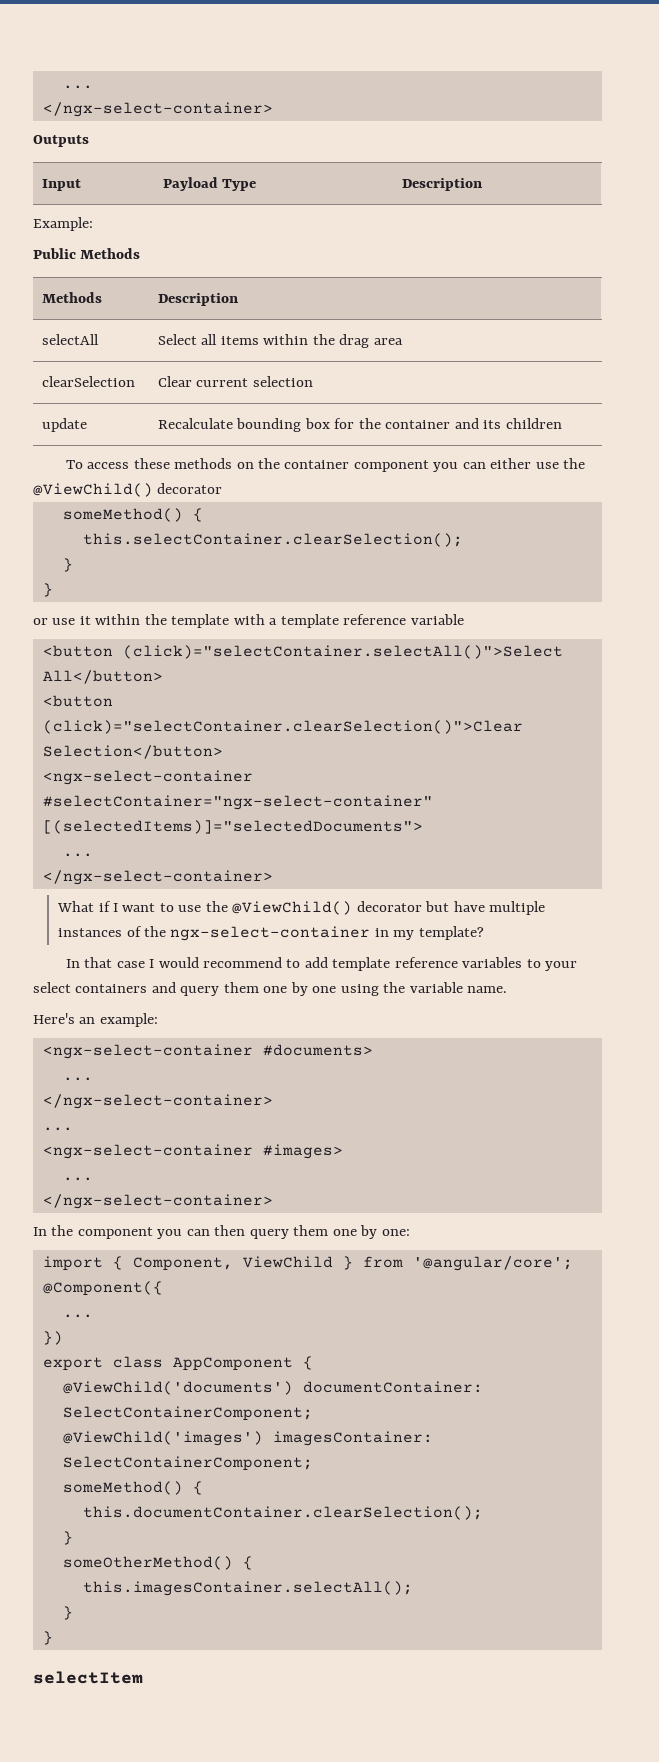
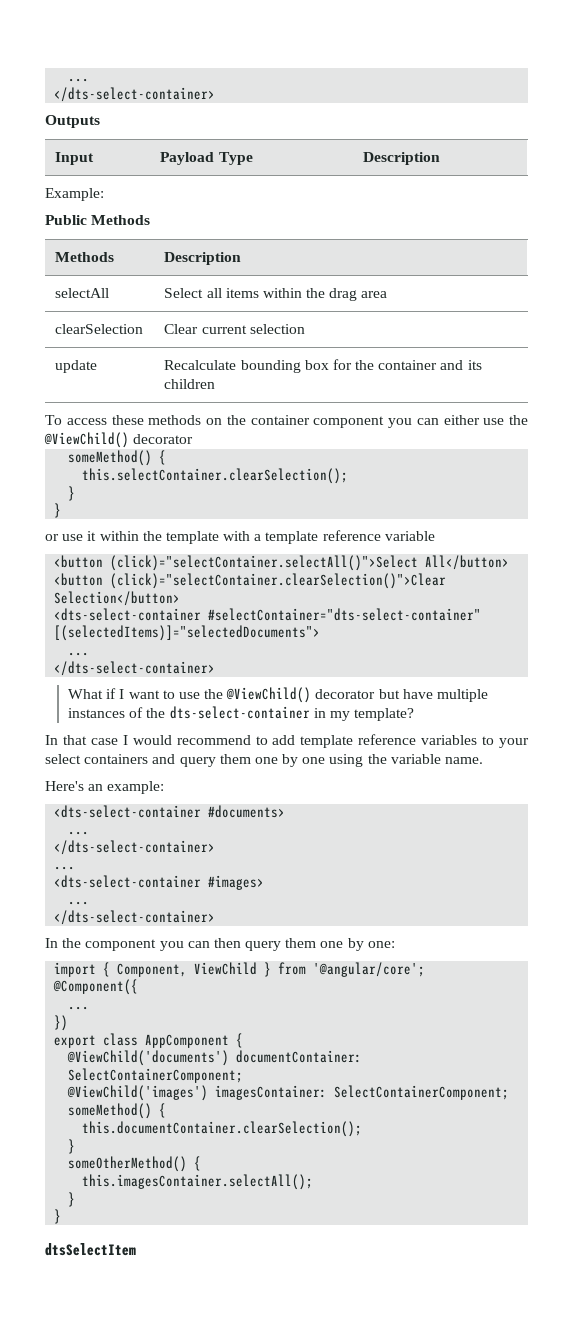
[62,85,93,89] [42,102,273,117] ... // </ngx-select-container> -> [68,78,90,82] [54,87,216,102] ... // </dts-select-container>
[42,770,253,785] [42,795,433,810] <ngx-select-container #selectContainer="ngx-select-container" -> [54,608,482,621] <dts-select-container #selectContainer="dts-select-container"
[42,870,273,885] </ngx-select-container> -> [54,661,216,676] </dts-select-container>
[170,926,371,941] ngx-select-container -> [169,706,310,719] dts-select-container
[42,1044,253,1059] <ngx-select-container -> [54,805,202,818] <dts-select-container
[42,1094,273,1109] [42,1127,73,1131] [42,1144,253,1159] </ngx-select-container> // ... // <ngx-select-container -> [54,840,216,855] [54,866,76,870] [54,875,202,888] </dts-select-container> // ... // <dts-select-container
[42,1194,273,1209] </ngx-select-container> -> [54,910,216,925] </dts-select-container>
[33,1671,143,1684] selectItem -> [45,1243,136,1256] dtsSelectItem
=====
_What to produce_: Please restate, exactly as written, the line that holds "[42,1194,273,1209] </ngx-select-container> ->" and all remaining lines of the data above, and only those.

_Exercise result_:
[42,1194,273,1209] </ngx-select-container> -> [54,910,216,925] </dts-select-container>
[33,1671,143,1684] selectItem -> [45,1243,136,1256] dtsSelectItem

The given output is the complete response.